# EXERCISE GOAL
Could you rewrite the records below so that every "Email" becomes "E-mail", with nothing else changed?

# PROVIDED DATA
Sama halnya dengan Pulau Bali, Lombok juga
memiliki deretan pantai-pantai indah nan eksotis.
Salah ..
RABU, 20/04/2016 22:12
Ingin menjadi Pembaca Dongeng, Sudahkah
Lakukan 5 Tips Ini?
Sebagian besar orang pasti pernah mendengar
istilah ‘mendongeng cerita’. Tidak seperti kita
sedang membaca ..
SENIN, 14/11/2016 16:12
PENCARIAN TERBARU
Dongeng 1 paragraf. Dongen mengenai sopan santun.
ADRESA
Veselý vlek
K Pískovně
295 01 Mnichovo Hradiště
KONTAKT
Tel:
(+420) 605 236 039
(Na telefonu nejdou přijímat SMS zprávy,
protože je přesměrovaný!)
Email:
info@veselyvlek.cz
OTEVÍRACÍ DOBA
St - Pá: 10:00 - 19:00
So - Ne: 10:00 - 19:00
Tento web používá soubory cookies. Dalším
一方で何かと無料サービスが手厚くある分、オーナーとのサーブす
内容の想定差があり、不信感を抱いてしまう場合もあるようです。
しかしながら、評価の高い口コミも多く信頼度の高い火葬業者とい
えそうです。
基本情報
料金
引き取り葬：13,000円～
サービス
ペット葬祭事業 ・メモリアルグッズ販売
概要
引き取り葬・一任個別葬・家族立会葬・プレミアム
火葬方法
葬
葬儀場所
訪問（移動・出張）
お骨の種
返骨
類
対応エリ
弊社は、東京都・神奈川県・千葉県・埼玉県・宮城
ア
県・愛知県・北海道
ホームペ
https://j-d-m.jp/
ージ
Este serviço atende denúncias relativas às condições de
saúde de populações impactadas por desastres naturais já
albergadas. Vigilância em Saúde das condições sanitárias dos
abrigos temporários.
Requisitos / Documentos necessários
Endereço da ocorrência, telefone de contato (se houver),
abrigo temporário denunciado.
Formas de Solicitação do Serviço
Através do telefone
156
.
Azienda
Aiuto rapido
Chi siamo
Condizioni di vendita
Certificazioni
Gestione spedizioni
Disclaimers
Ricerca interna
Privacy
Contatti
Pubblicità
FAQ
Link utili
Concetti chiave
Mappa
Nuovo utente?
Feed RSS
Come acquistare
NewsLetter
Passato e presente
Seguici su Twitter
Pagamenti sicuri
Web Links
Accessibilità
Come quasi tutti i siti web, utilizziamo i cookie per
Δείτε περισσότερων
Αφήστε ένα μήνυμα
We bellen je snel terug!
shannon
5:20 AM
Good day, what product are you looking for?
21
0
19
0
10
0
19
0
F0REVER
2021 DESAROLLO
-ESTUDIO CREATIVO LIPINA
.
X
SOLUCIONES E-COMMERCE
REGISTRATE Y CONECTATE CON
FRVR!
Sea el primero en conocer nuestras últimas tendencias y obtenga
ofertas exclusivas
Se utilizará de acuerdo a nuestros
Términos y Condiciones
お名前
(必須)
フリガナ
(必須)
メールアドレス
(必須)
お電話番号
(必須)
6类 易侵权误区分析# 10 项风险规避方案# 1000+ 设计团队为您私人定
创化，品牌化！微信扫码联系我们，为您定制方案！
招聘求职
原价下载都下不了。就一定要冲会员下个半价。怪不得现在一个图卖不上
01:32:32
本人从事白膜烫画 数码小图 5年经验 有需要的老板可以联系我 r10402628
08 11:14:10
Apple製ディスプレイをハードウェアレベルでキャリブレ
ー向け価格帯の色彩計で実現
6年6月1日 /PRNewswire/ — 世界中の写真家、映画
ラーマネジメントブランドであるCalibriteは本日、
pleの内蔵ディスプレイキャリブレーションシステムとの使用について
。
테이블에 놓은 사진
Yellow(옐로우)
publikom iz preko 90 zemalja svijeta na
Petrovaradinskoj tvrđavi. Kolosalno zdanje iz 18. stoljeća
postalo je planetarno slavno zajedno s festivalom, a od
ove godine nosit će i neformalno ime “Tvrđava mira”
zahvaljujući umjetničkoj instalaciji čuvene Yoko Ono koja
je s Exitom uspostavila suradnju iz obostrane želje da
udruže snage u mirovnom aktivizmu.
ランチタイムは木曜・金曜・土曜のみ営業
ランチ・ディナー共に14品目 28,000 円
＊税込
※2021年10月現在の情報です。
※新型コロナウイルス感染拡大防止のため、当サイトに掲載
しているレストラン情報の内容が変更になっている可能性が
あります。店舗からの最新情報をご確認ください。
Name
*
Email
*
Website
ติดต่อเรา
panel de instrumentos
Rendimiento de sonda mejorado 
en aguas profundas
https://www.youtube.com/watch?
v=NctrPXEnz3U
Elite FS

# RESULT
Sama halnya dengan Pulau Bali, Lombok juga
memiliki deretan pantai-pantai indah nan eksotis.
Salah ..
RABU, 20/04/2016 22:12
Ingin menjadi Pembaca Dongeng, Sudahkah
Lakukan 5 Tips Ini?
Sebagian besar orang pasti pernah mendengar
istilah ‘mendongeng cerita’. Tidak seperti kita
sedang membaca ..
SENIN, 14/11/2016 16:12
PENCARIAN TERBARU
Dongeng 1 paragraf. Dongen mengenai sopan santun.
ADRESA
Veselý vlek
K Pískovně
295 01 Mnichovo Hradiště
KONTAKT
Tel:
(+420) 605 236 039
(Na telefonu nejdou přijímat SMS zprávy,
protože je přesměrovaný!)
E-mail:
info@veselyvlek.cz
OTEVÍRACÍ DOBA
St - Pá: 10:00 - 19:00
So - Ne: 10:00 - 19:00
Tento web používá soubory cookies. Dalším
一方で何かと無料サービスが手厚くある分、オーナーとのサーブす
内容の想定差があり、不信感を抱いてしまう場合もあるようです。
しかしながら、評価の高い口コミも多く信頼度の高い火葬業者とい
えそうです。
基本情報
料金
引き取り葬：13,000円～
サービス
ペット葬祭事業 ・メモリアルグッズ販売
概要
引き取り葬・一任個別葬・家族立会葬・プレミアム
火葬方法
葬
葬儀場所
訪問（移動・出張）
お骨の種
返骨
類
対応エリ
弊社は、東京都・神奈川県・千葉県・埼玉県・宮城
ア
県・愛知県・北海道
ホームペ
https://j-d-m.jp/
ージ
Este serviço atende denúncias relativas às condições de
saúde de populações impactadas por desastres naturais já
albergadas. Vigilância em Saúde das condições sanitárias dos
abrigos temporários.
Requisitos / Documentos necessários
Endereço da ocorrência, telefone de contato (se houver),
abrigo temporário denunciado.
Formas de Solicitação do Serviço
Através do telefone
156
.
Azienda
Aiuto rapido
Chi siamo
Condizioni di vendita
Certificazioni
Gestione spedizioni
Disclaimers
Ricerca interna
Privacy
Contatti
Pubblicità
FAQ
Link utili
Concetti chiave
Mappa
Nuovo utente?
Feed RSS
Come acquistare
NewsLetter
Passato e presente
Seguici su Twitter
Pagamenti sicuri
Web Links
Accessibilità
Come quasi tutti i siti web, utilizziamo i cookie per
Δείτε περισσότερων
Αφήστε ένα μήνυμα
We bellen je snel terug!
shannon
5:20 AM
Good day, what product are you looking for?
21
0
19
0
10
0
19
0
F0REVER
2021 DESAROLLO
-ESTUDIO CREATIVO LIPINA
.
X
SOLUCIONES E-COMMERCE
REGISTRATE Y CONECTATE CON
FRVR!
Sea el primero en conocer nuestras últimas tendencias y obtenga
ofertas exclusivas
Se utilizará de acuerdo a nuestros
Términos y Condiciones
お名前
(必須)
フリガナ
(必須)
メールアドレス
(必須)
お電話番号
(必須)
6类 易侵权误区分析# 10 项风险规避方案# 1000+ 设计团队为您私人定
创化，品牌化！微信扫码联系我们，为您定制方案！
招聘求职
原价下载都下不了。就一定要冲会员下个半价。怪不得现在一个图卖不上
01:32:32
本人从事白膜烫画 数码小图 5年经验 有需要的老板可以联系我 r10402628
08 11:14:10
Apple製ディスプレイをハードウェアレベルでキャリブレ
ー向け価格帯の色彩計で実現
6年6月1日 /PRNewswire/ — 世界中の写真家、映画
ラーマネジメントブランドであるCalibriteは本日、
pleの内蔵ディスプレイキャリブレーションシステムとの使用について
。
테이블에 놓은 사진
Yellow(옐로우)
publikom iz preko 90 zemalja svijeta na
Petrovaradinskoj tvrđavi. Kolosalno zdanje iz 18. stoljeća
postalo je planetarno slavno zajedno s festivalom, a od
ove godine nosit će i neformalno ime “Tvrđava mira”
zahvaljujući umjetničkoj instalaciji čuvene Yoko Ono koja
je s Exitom uspostavila suradnju iz obostrane želje da
udruže snage u mirovnom aktivizmu.
ランチタイムは木曜・金曜・土曜のみ営業
ランチ・ディナー共に14品目 28,000 円
＊税込
※2021年10月現在の情報です。
※新型コロナウイルス感染拡大防止のため、当サイトに掲載
しているレストラン情報の内容が変更になっている可能性が
あります。店舗からの最新情報をご確認ください。
Name
*
E-mail
*
Website
ติดต่อเรา
panel de instrumentos
Rendimiento de sonda mejorado 
en aguas profundas
https://www.youtube.com/watch?
v=NctrPXEnz3U
Elite FS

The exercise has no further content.